EXERCISE AIM: Present every line of the entries below as a numbered list, omitting any blank lines.

[Stored data]
..............................

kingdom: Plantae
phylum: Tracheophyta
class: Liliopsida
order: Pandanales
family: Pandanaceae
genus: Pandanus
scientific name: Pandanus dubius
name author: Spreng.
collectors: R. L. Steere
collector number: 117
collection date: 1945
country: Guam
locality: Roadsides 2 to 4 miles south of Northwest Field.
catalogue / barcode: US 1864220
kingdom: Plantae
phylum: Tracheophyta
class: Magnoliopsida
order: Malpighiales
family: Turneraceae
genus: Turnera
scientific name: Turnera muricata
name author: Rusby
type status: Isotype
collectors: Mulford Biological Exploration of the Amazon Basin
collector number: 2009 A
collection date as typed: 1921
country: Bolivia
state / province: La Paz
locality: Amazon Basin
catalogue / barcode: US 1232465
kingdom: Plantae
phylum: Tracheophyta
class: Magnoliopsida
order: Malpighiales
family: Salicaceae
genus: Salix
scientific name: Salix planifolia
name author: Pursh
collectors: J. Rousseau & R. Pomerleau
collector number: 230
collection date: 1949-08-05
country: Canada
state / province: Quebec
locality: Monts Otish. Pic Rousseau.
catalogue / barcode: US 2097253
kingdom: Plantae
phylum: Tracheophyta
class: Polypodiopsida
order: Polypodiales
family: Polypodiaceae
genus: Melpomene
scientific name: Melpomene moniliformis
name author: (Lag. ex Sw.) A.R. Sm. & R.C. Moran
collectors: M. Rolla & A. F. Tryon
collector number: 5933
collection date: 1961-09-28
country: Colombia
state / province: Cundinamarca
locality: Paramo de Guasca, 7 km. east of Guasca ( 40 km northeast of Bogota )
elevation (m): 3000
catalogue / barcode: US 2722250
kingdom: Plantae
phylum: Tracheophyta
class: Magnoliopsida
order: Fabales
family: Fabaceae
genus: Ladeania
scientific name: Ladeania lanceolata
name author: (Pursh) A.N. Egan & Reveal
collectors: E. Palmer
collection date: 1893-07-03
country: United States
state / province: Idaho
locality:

..............................

CORRECT ANSWER:
1. kingdom: Plantae
2. phylum: Tracheophyta
3. class: Liliopsida
4. order: Pandanales
5. family: Pandanaceae
6. genus: Pandanus
7. scientific name: Pandanus dubius
8. name author: Spreng.
9. collectors: R. L. Steere
10. collector number: 117
11. collection date: 1945
12. country: Guam
13. locality: Roadsides 2 to 4 miles south of Northwest Field.
14. catalogue / barcode: US 1864220
15. kingdom: Plantae
16. phylum: Tracheophyta
17. class: Magnoliopsida
18. order: Malpighiales
19. family: Turneraceae
20. genus: Turnera
21. scientific name: Turnera muricata
22. name author: Rusby
23. type status: Isotype
24. collectors: Mulford Biological Exploration of the Amazon Basin
25. collector number: 2009 A
26. collection date as typed: 1921
27. country: Bolivia
28. state / province: La Paz
29. locality: Amazon Basin
30. catalogue / barcode: US 1232465
31. kingdom: Plantae
32. phylum: Tracheophyta
33. class: Magnoliopsida
34. order: Malpighiales
35. family: Salicaceae
36. genus: Salix
37. scientific name: Salix planifolia
38. name author: Pursh
39. collectors: J. Rousseau & R. Pomerleau
40. collector number: 230
41. collection date: 1949-08-05
42. country: Canada
43. state / province: Quebec
44. locality: Monts Otish. Pic Rousseau.
45. catalogue / barcode: US 2097253
46. kingdom: Plantae
47. phylum: Tracheophyta
48. class: Polypodiopsida
49. order: Polypodiales
50. family: Polypodiaceae
51. genus: Melpomene
52. scientific name: Melpomene moniliformis
53. name author: (Lag. ex Sw.) A.R. Sm. & R.C. Moran
54. collectors: M. Rolla & A. F. Tryon
55. collector number: 5933
56. collection date: 1961-09-28
57. country: Colombia
58. state / province: Cundinamarca
59. locality: Paramo de Guasca, 7 km. east of Guasca ( 40 km northeast of Bogota )
60. elevation (m): 3000
61. catalogue / barcode: US 2722250
62. kingdom: Plantae
63. phylum: Tracheophyta
64. class: Magnoliopsida
65. order: Fabales
66. family: Fabaceae
67. genus: Ladeania
68. scientific name: Ladeania lanceolata
69. name author: (Pursh) A.N. Egan & Reveal
70. collectors: E. Palmer
71. collection date: 1893-07-03
72. country: United States
73. state / province: Idaho
74. locality:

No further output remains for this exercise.